LIPUTAN8.COM, Makassar – Penyidik Tindak Pidana Korupsi (Tipikor) Ditreskrimsus Polda Sulsel menetapkan tujuh orang tersangka dalam kasus tindak pidana korupsi proyek pengadaan dan pemasangan jaringan pipa di Kecamatan Telluwanua, Kota Palopo, Sulawesi Selatan.

Mereka adalah Bambang Setijowidodo selaku Direktur PT. Perdana Cipta Abdi Pertiwi, Muhammad Syarif selaku Direktur PT. Indah Seratama dan Drs Asnam Andres yang juga selaku Direktur PT. Duta Abadi.

Selain itu, Ir.

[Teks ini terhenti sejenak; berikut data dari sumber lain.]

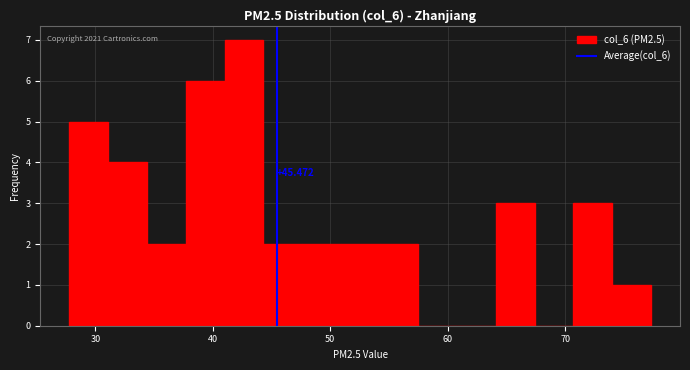

Around what value on the x-axis is the tallest bar? Give the approximate position of its centre, as read against the axis.

43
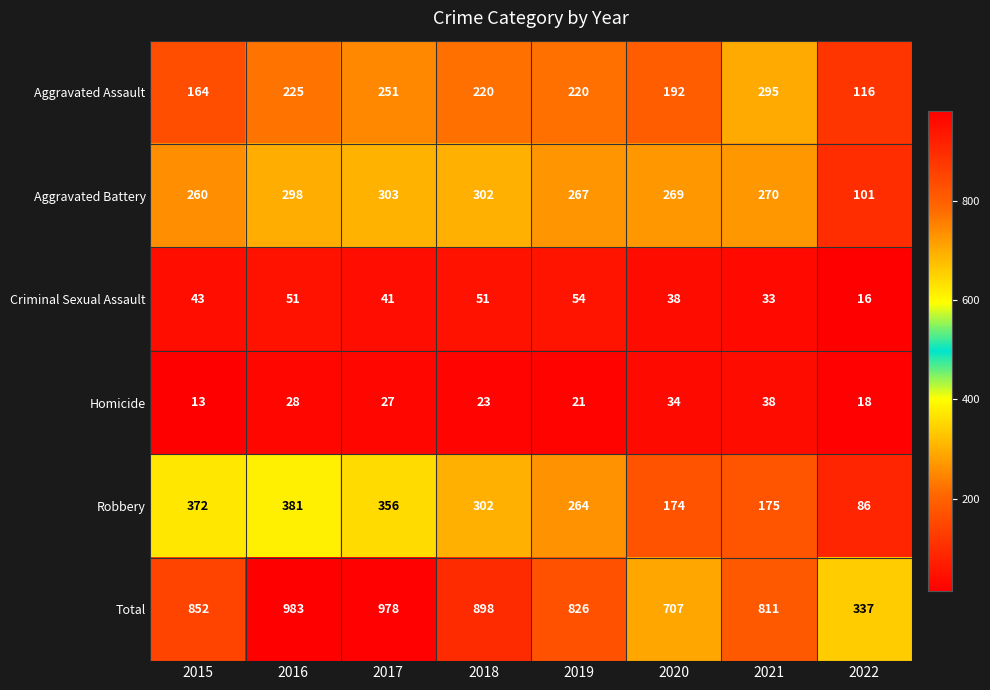

Which label corresponds to the largest value in the chart?

2016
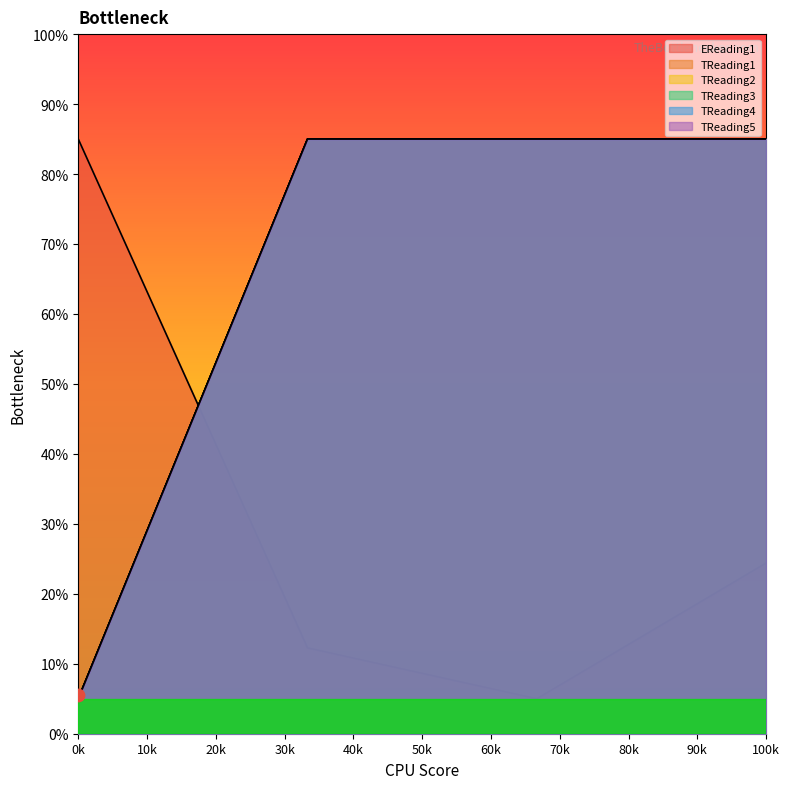

Is the value of EReading1 at 43 greater than the value of TReading1 at 43?

No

Irwan Arnold selaku PPK, Fausiah Fitriani selaku PPK, Hamsyari selaku Pokja dan Anshar Dachri selaku Pokja.

“Gelar perkara terkait penetapan tersangka dengan hasil dan rekomendasi meningkatkan status saksi menjadi tersangka,” kata Kepala Bidang Hubungan Masyarakat (Kabid Humas) Polda Sulsel, Kombes Pol Dicky Sondani, Selasa (5/11/2019).

Dicky Sondani menjelaskan, mereka dijadikan tersangka terkait dugaan tindak pidana korupsi pada Perencanaan SPAM dan pembangunan Instalasi Pengolahan Air (IPA) di Kelurahan Padang Lampe, Kecamatan Wara Barat, pengadaan dan pemasangan jaringan Pipa wilayah Kecamatan Telluwanua dan pengawasan pengadaan bangunan pengambilan air bersih pada Dinas Tata Ruang dan Cipta Karya Kota Palopo.

“Pekerjaan tersebut menelan anggaran sebesar Rp. 15.049.110.000 yang bersumber dari APBN Tahun Anggaran 2016 yang mengakibatkan Kerugian Keuangan Negara berdasarakan hasil perhituangan BPK RI sebesar Rp 5.543.391.996,91,” jelas Dicky Sondani.

Dari data yang berhasil dihinpun, proyek tersebut dilaporkan ke Polda Sulsel pada September 2017 silam. Di bulan yang sama, Polda Sulsel juga langsung mengeluarkan surat perintah (Sprin) penyelidikan (Lidik) terkait proyek pemasangan Pipa di Palopo.

Hanya beberapa hari dilakukan penyelidikan, tim penyidik berhasil menemukan adanya dugaan perbuatan melawan hukum, sehingga statusnya dinaikkan ke tahap penyidikan (sidik) pada Oktober 2017.

“Periode Oktober 2017 hingga Februari 2018, telah dilakukan gelar perkara dan supervisi oleh KPK RI serta bantuan penunjukan dari tim Ahli,” sambung Dicky Sondani.

Di bulan Februari 2018 lanjut Dicky Sondani, penyidik terjun langsung ke lokasi proyek untuk pemeriksaan fisik oleh ahli dari Institut Tekhnologi Bandung (ITB) dan Badan Pemeriksaan Keuangan (BPK) serta didampingi langsung oleh Korsup KPK RI. Selanjutnya, pada bulan September 2018, kembali dilaksanakan ekspose awal hasil pemeriksaan fisik masing masing ahli di ITB yang dihadiri oleh KPK, ahli ITB, BPK dan penyidik dari Polda Sulsel.

“Awal 2019 kemarin, kembali dilakukan ekspose di BPK RI Jakarta untuk penyamaan hasil pemeriksaan ahli baik dari ITB dan BPK terkait besaran kerugian keuangan negara.Untuk ke tujuh orang tersangka saat ini belum dilakukan penahanan karena masih akan dilakukan pemeriksaan,” Dicky Sondani memungkasi.